We serve a faithful, loving God. He is a God of comfort, close to the broken hearted, who will one day wipe away every tear. Our hope rests in him, our Redeemer and Savior, not in the circumstances of this world. 2 Corinthians 1:3-4 says, “Blessed is the God and Father of our Lord Jesus Christ, the Father of mercies and God of all comfort, who comforts us in all our troubles so that we may be able to comfort those experiencing any trouble with the comfort with which we ourselves are comforted by God.” We may have to grapple with our grief for long periods of time, maybe even the rest of our earthly lives, but God said, “My grace is enough for you, for my power is made perfect in weakness” (2 Cor. 12:9).

It’s often in the dark times that our faith shines brightest.

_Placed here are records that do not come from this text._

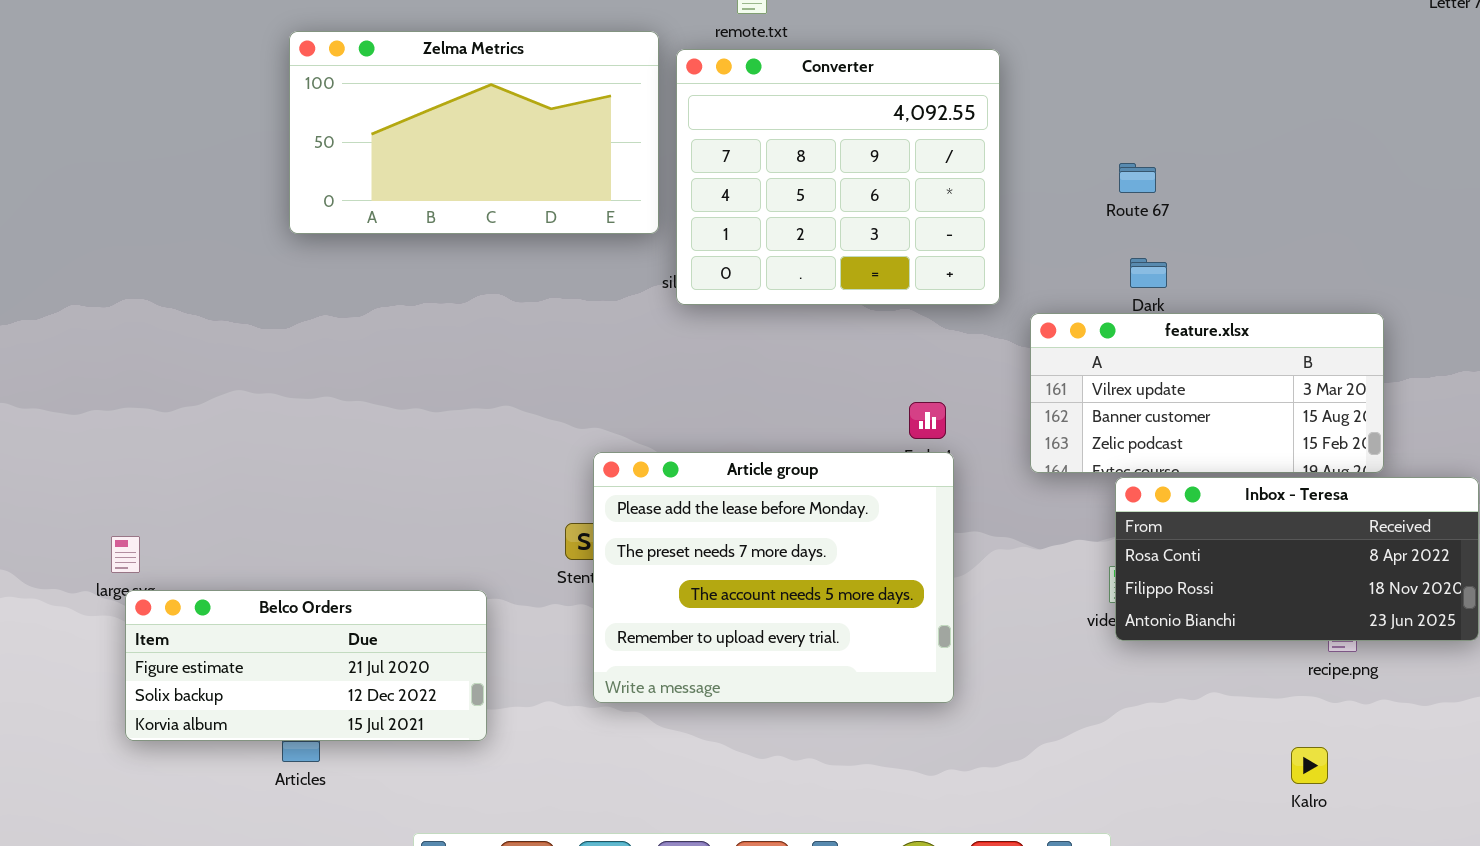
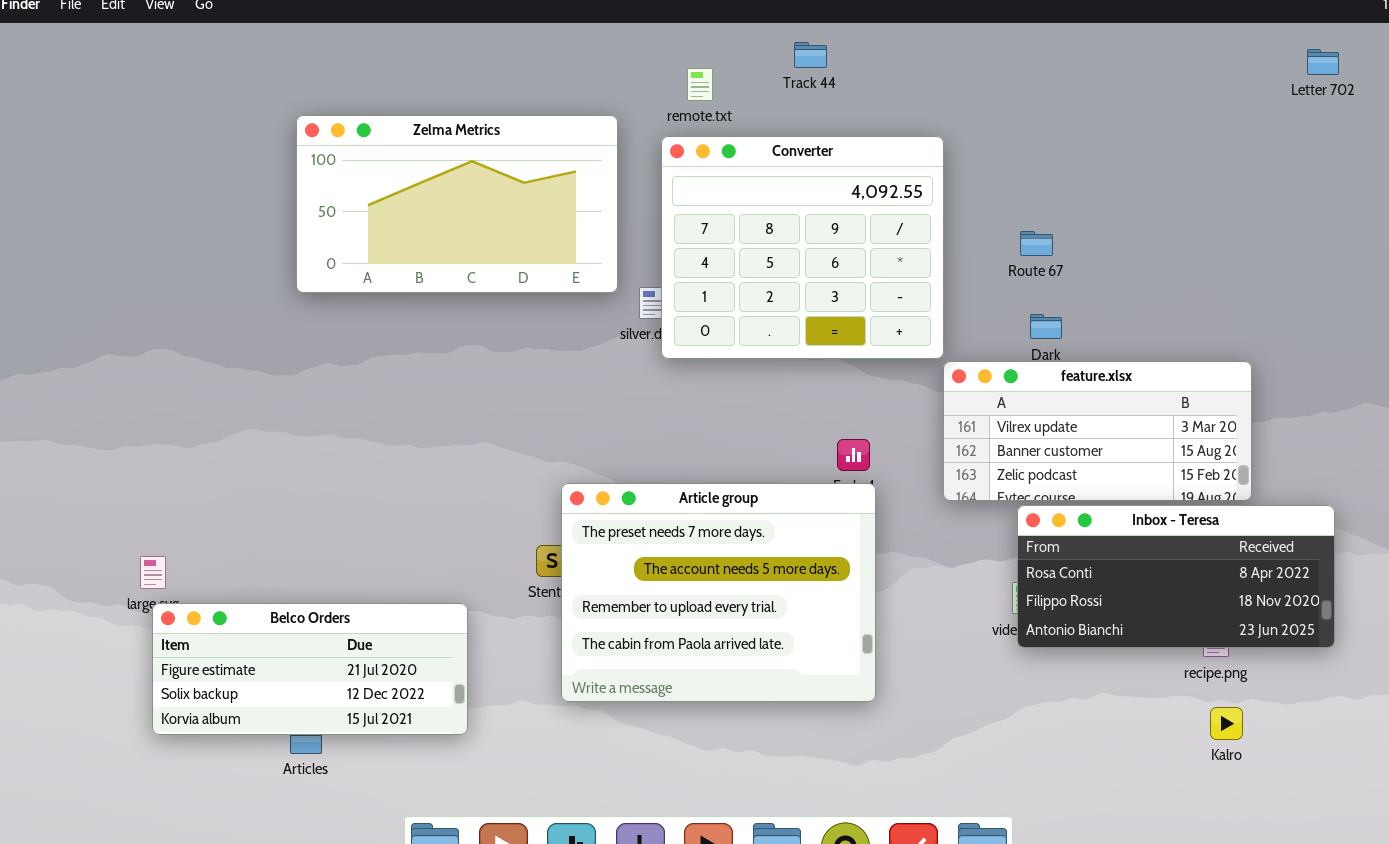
Converter: [676,49,1000,305] -> [661,136,944,359], moved
Article group: [593,452,954,703] -> [561,483,876,702], scrolled down 1 row
Kalro: [1291,747,1328,784] -> [1210,707,1243,740], moved

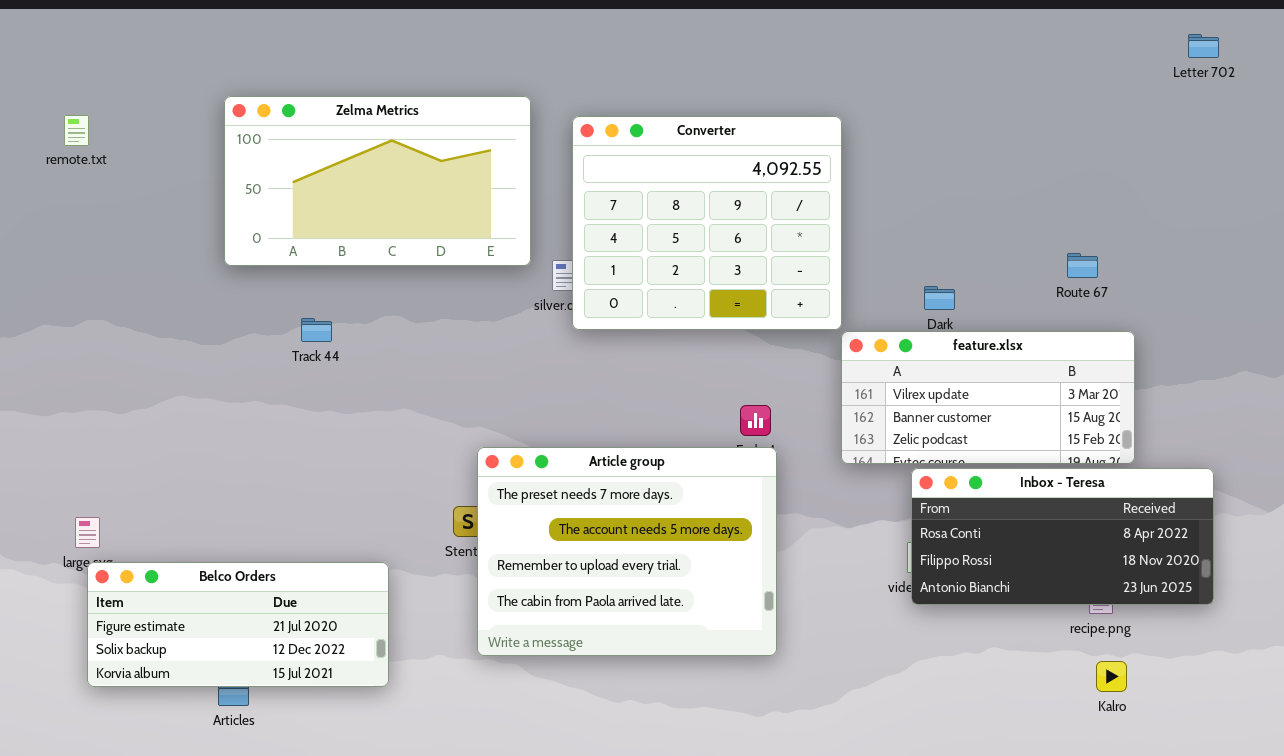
Track 44: [794,42,827,68] -> [301,318,332,342], moved
remote.txt: [687,68,713,101] -> [64,115,89,146], moved
Route 67: [1020,231,1053,256] -> [1067,253,1098,278], moved

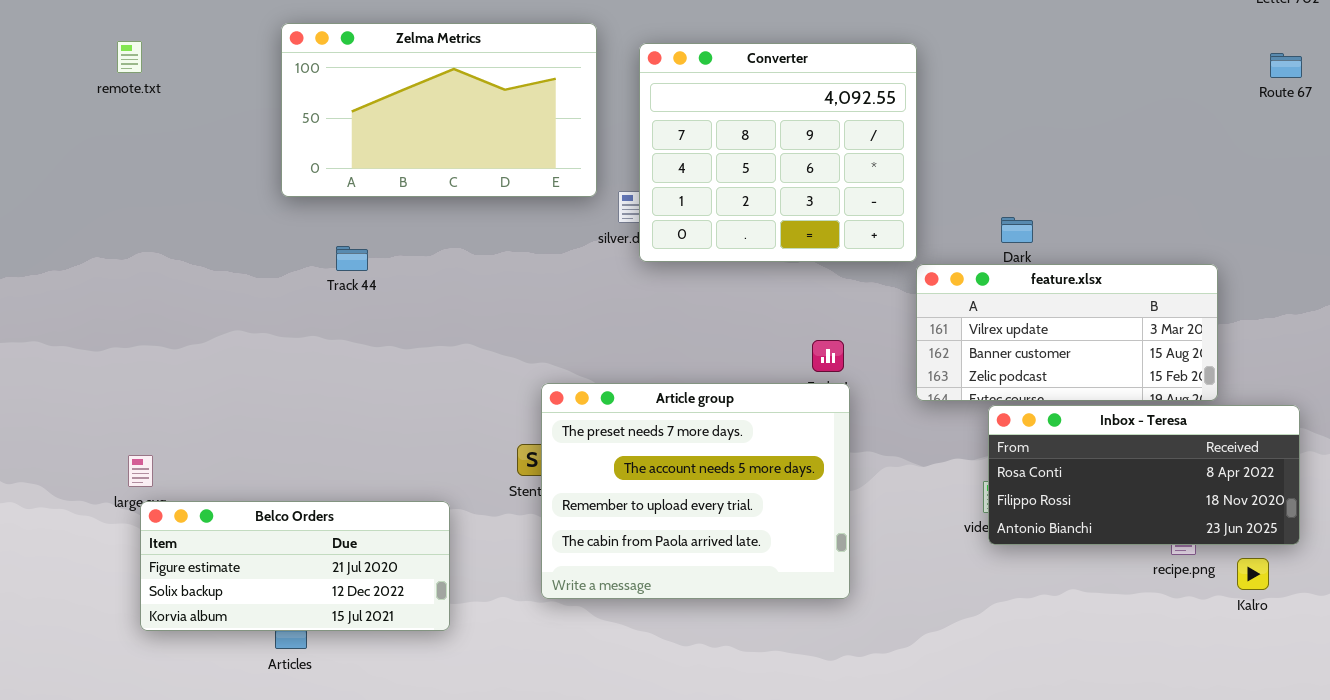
Route 67: [1067,253,1098,278] -> [1270,53,1302,78], moved
Track 44: [301,318,332,342] -> [336,246,368,271], moved
Kalro: [1096,661,1127,692] -> [1237,558,1269,590], moved

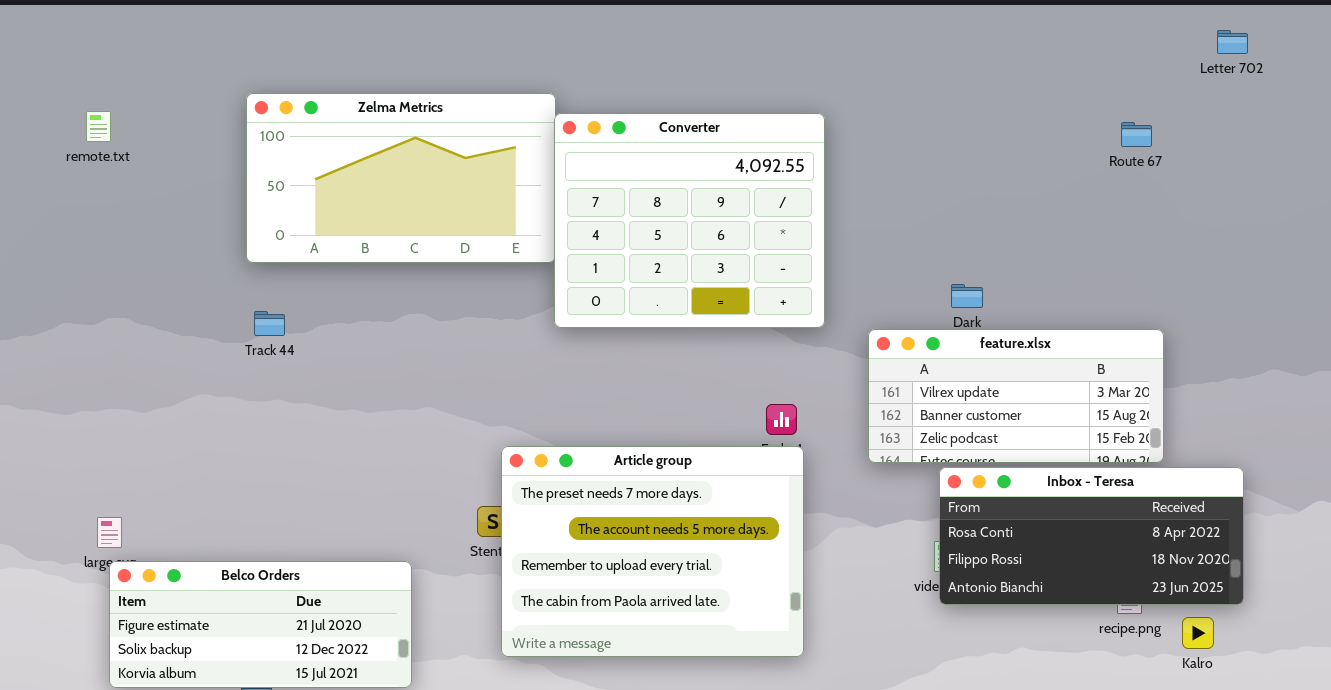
Converter: [639,43,917,262] -> [554,113,825,328], moved
Route 67: [1270,53,1302,78] -> [1121,122,1152,147], moved
Track 44: [336,246,368,271] -> [254,311,285,336], moved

In a world of sorrow, we cling to a hope that is real. God is gracious to meet us where we are and guide us through the dark. There is no denying the supernatural peace and strength that carried Heidi and her family through their journey. And their hope was not in vain; today she is cancer free and someday we will get to celebrate that with her.

Ask: Have you ever sat in the mourning booth? If so, what got you through it? In practical ways, how can you be there for someone in the valley?

Pray: Maybe you know someone going through a dark period of life—usually you don’t have to look far (turn on the news). Pray God’s comfort for that person, and ask that the true hope we have in Christ will be clear to him/her.